DC dielectrophoretic particle-particle interactions and their relative motions.

When particles in an electrolyte subjected to an external electric field get close to each other, the presence of particles could alter the local electric field and consequently induce mutual dielectrophoretic (DEP) forces on each other. In this paper, a transient, two-dimensional (2D) multiphysics model taking into account the particle-fluid-electric field interactions under a thin electrical double layer (EDL) assumption is performed to investigate the effects of the imposed electric field, the initial particle's orientation and distance on the DEP particle-particle interaction between a pair of micro-sized particles and their relative motions. Prior to the study of the DEP particle-particle interaction, the magnitude comparison between the DEP particle-particle interaction and the Brownian motion is analyzed. When the DEP particle-particle interaction dominates the random Brownian motion, it is expected to observe the particle chaining along the direction of the imposed electric field, independent of the initial particle orientation.
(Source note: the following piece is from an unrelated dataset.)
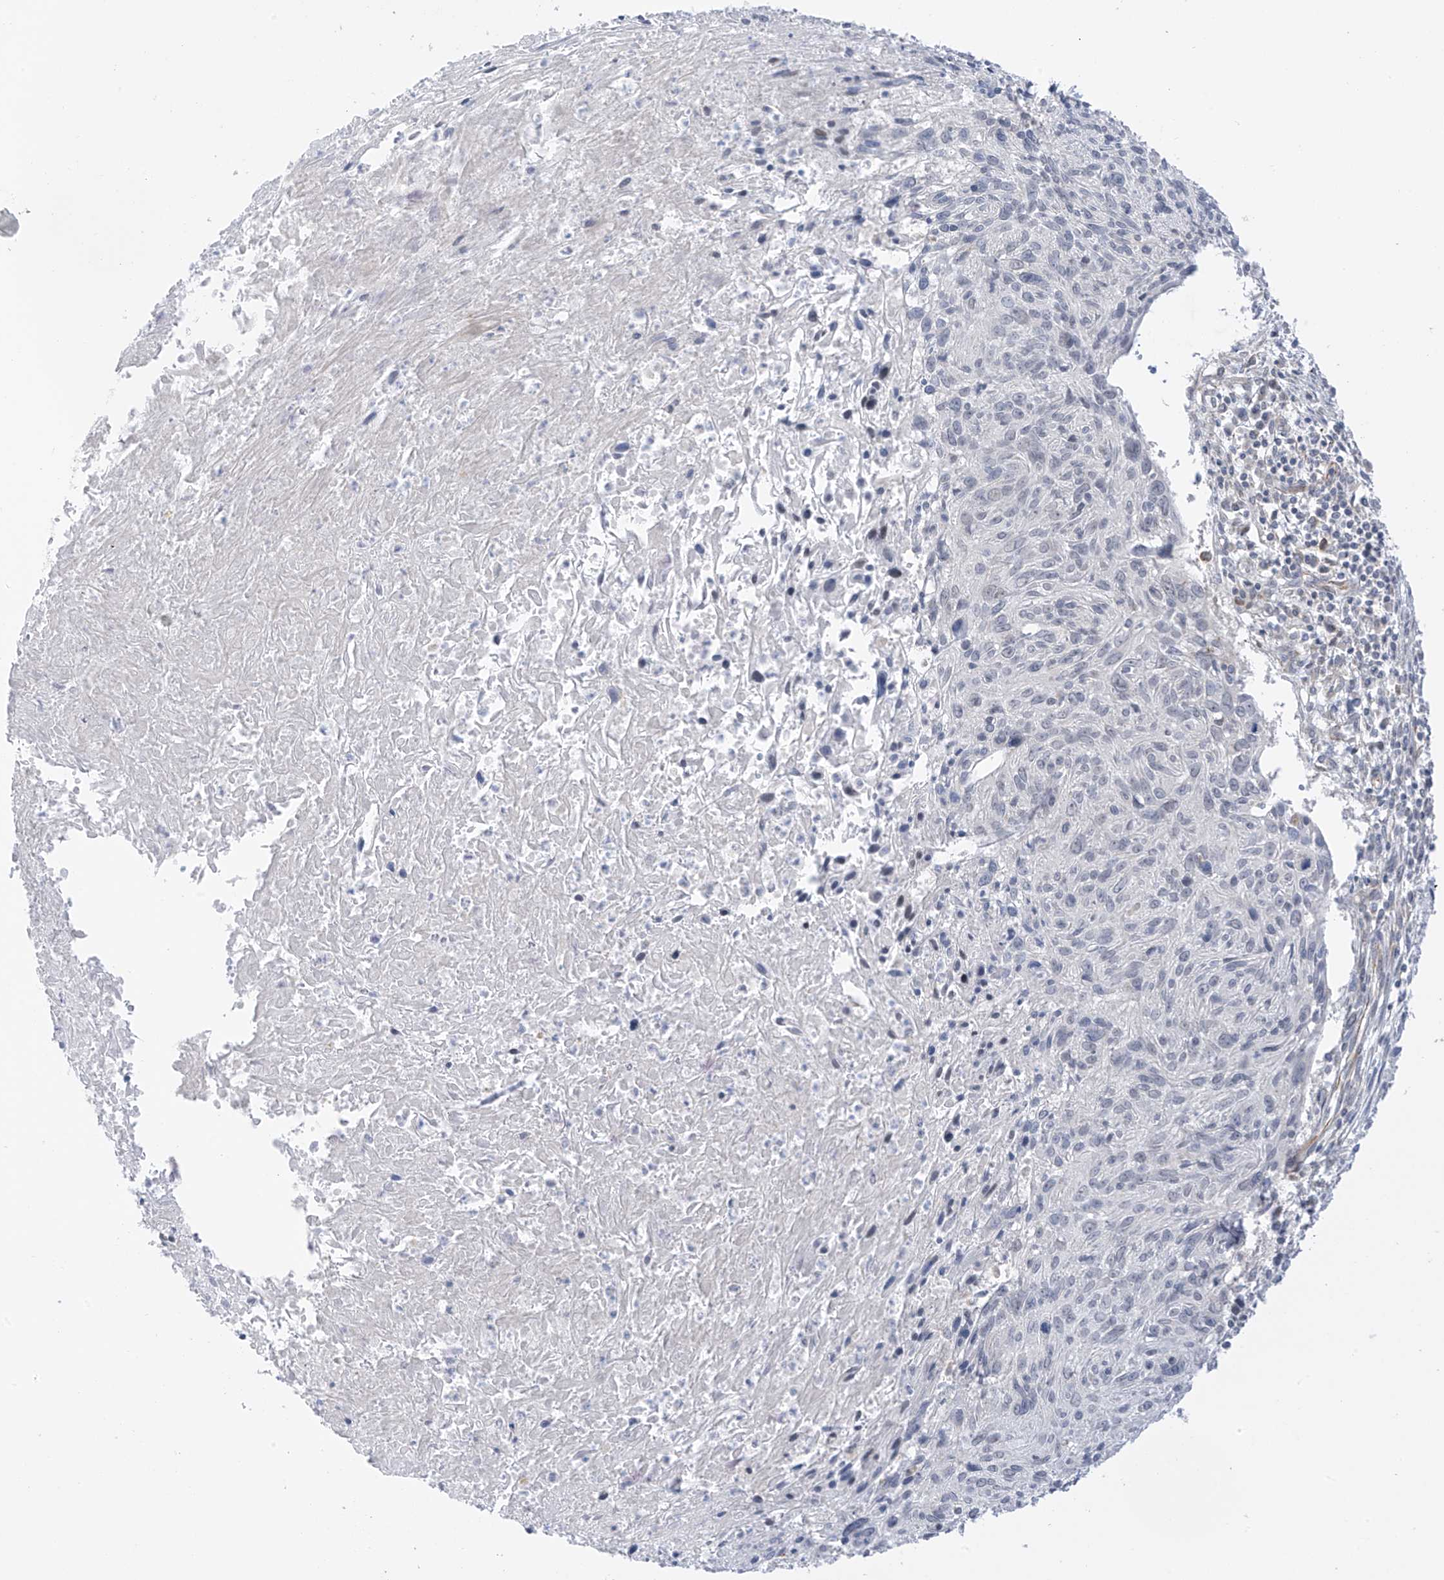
{"staining": {"intensity": "negative", "quantity": "none", "location": "none"}, "tissue": "cervical cancer", "cell_type": "Tumor cells", "image_type": "cancer", "snomed": [{"axis": "morphology", "description": "Squamous cell carcinoma, NOS"}, {"axis": "topography", "description": "Cervix"}], "caption": "DAB immunohistochemical staining of human cervical cancer displays no significant staining in tumor cells.", "gene": "HS6ST2", "patient": {"sex": "female", "age": 51}}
The numerical predictions are in qualitative agreement with the experimental observations available from the literature. During the attraction motion of particles, their velocities tend to dramatically decrease due to the rapid increase in the repulsive hydrodynamic pressure force when the particle distance decreases to a certain value. One exclusive exception of the particle chaining occurs when the initial connecting line of the particles is perpendicular to the imposed electric field, which is extremely unstable owing to the inevitable Brownian motion.